#### TASKS TO CARRY OUT:
[A] Decide whether each statement agrees with the essay on universities and liberalism, answering yes or no and quoting the deciding words: (i) The Harris and Walz campaign lost working people's support because it offered more neoliberal policies. (ii) A university degree means greater intelligence. (iii) The anger of online liberals is invalid.
[B] Write the next part of the essay on universities and liberalism, picking up after its final sentence.

#### PAGE TEXT:
*** Begin section ***
Universities & Liberalism: The Reproduction of Bourgeois Ideology
Instead of understanding the root cause of why many working class people voted for Donald Trump, online liberals are clinging to a condescending attitude, arguing that a main reason Trump won is because Republicans are less likely than Democrats to be college-educated. Instead of coming to grips with the Democratic Party and what it represents, who it serves, and why it failed to get the support it needed to defeat Trump, these liberal know-it-alls insist that “its not their lesson to learn.” Their anger, while valid, is misdirected. The Democratic Party does not symbolize progress for most people because the Democrats have done next to nothing to materially improve the lives of poor and working people. Most people are struggling to feed their families and keep a roof over their heads, so when Donald Trump says he’s going to lower gas prices or make groceries cheaper, people respond to his message because their priority is meeting their basic needs.
Whether Trump delivers on his promises to the American working class or not (we aren’t holding our breath) is beside the point. The Harris and Walz campaign failed to win support from working people because they offer nothing but four more years of the neoliberal policies that have hurt the working class since the Reagan presidency (e.g. privatization of the healthcare system, social welfare program cuts, deregulation of private corporations, and increased military spending), not because liberals are smart and everyone else is dumb. Without falling into the trap of right-wing anti-intellectualism, we need to understand that a degree from a university doesn’t mean greater intelligence nor replace the need for robust proletarian political education.
*** End section ***
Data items
*** Begin section ***
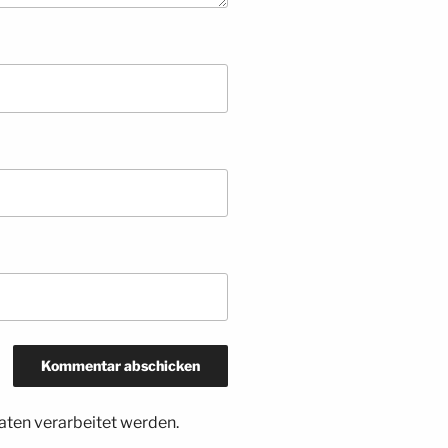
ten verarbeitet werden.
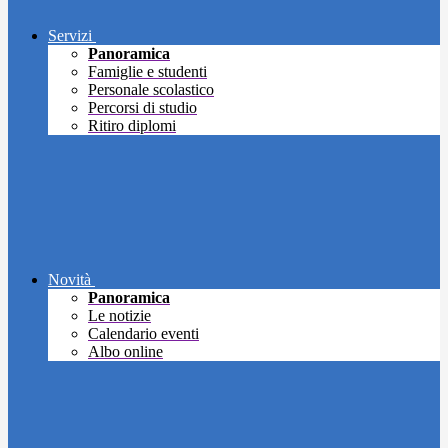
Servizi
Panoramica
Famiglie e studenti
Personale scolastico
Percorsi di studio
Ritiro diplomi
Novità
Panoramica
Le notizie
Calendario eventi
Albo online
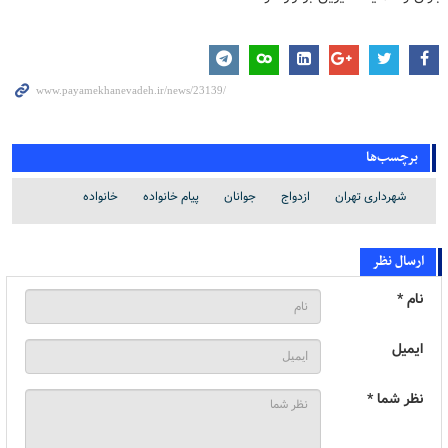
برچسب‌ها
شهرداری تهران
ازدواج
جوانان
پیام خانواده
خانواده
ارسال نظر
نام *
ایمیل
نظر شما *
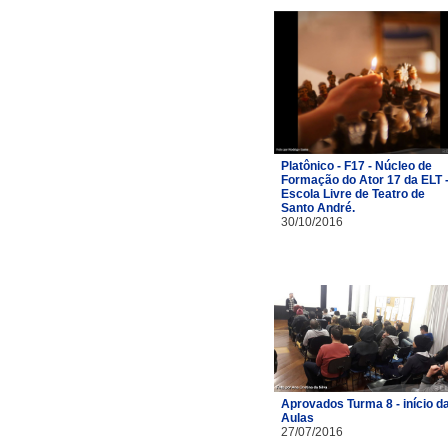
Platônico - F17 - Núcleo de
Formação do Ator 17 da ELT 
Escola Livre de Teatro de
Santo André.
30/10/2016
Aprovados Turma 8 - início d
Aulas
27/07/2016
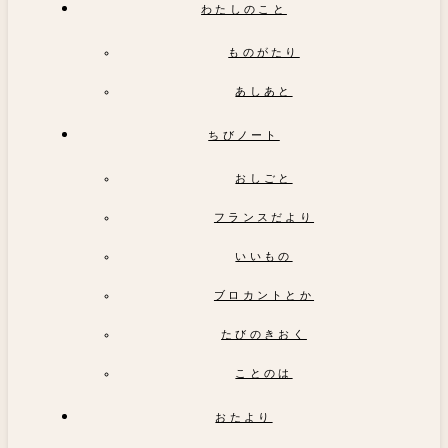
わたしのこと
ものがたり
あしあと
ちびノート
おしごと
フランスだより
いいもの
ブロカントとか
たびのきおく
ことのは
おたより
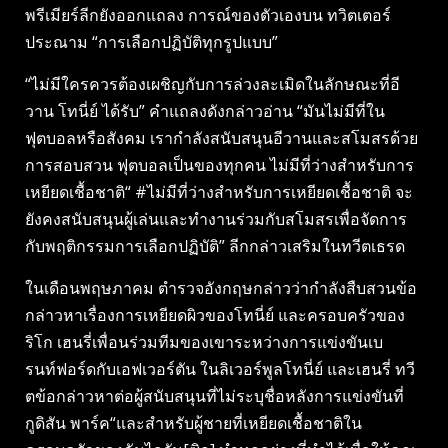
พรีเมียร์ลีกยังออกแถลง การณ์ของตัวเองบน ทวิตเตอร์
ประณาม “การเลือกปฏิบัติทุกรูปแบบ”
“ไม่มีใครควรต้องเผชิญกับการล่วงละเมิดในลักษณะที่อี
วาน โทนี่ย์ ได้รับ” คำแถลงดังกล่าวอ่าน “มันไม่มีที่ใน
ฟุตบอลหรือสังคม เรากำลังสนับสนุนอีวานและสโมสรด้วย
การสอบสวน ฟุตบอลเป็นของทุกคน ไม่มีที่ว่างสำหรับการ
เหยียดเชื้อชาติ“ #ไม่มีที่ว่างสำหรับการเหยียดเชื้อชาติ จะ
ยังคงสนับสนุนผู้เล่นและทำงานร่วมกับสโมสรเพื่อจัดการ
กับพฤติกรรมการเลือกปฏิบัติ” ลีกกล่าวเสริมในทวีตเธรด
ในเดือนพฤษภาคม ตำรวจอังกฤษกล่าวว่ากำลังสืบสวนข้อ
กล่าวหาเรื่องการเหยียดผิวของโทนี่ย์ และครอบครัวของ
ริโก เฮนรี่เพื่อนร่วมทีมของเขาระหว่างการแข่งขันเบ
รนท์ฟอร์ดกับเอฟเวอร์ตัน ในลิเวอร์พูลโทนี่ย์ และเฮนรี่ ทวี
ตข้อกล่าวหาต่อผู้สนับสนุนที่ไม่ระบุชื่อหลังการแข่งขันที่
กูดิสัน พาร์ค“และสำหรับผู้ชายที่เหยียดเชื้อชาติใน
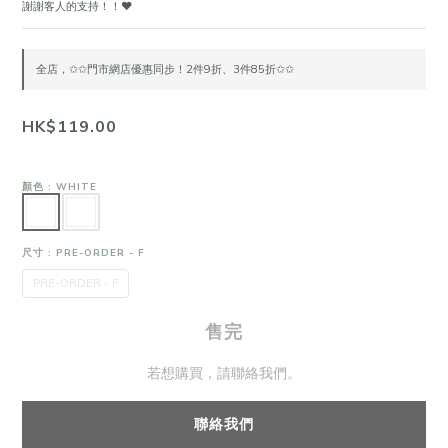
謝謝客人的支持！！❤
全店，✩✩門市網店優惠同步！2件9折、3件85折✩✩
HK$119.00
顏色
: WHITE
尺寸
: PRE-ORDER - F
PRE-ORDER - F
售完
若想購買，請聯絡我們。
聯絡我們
*** End section ***
*** Begin section ***
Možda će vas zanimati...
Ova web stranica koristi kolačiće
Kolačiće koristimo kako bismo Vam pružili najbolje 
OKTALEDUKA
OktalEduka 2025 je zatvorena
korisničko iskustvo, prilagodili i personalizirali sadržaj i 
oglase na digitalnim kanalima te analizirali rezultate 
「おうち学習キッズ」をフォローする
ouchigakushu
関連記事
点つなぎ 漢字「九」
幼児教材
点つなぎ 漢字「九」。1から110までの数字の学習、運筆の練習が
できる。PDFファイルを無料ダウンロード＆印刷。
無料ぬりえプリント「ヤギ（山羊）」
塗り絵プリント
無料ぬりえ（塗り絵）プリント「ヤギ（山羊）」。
*** End section ***
#### EXERCISE RESPONSES:
[A]
(i) Yes: "because they offer nothing but four more years of the neoliberal policies that have hurt the working class since the Reagan presidency"
(ii) No: "a degree from a university doesn’t mean greater intelligence"
(iii) No: "Their anger, while valid, is misdirected."

[B]
Despite right-wing theories depicting universities as threats to [capitalist] society, academia serves as the primary institution in the reproduction of bourgeois ways of thinking. Universities—many of which would consider themselves progressive—present themselves as schools of thought with no outside influence, biases, or ulterior motives. This couldn’t be further from the truth. To paraphrase Marx, the ruling ideas of any age are the ideas of the ruling class. Universities are ultimately cogs in the machine of capitalism that exist primarily to propagate the ruling bourgeois or petit-bourgeois ideology among the working class. This false class consciousness causes workers’ views to reflect the material needs of the bourgeois class, not their own, and serves to justify the capitalist order. The entities who fund the schools, whether they be private donors or the government itself, would never teach students how to dismantle, destroy, or abolish those systems. Instead, students are indoctrinated to believe in the necessity and merits of the capitalist system, and that they must work to reform the system if they want a better life for themselves and others.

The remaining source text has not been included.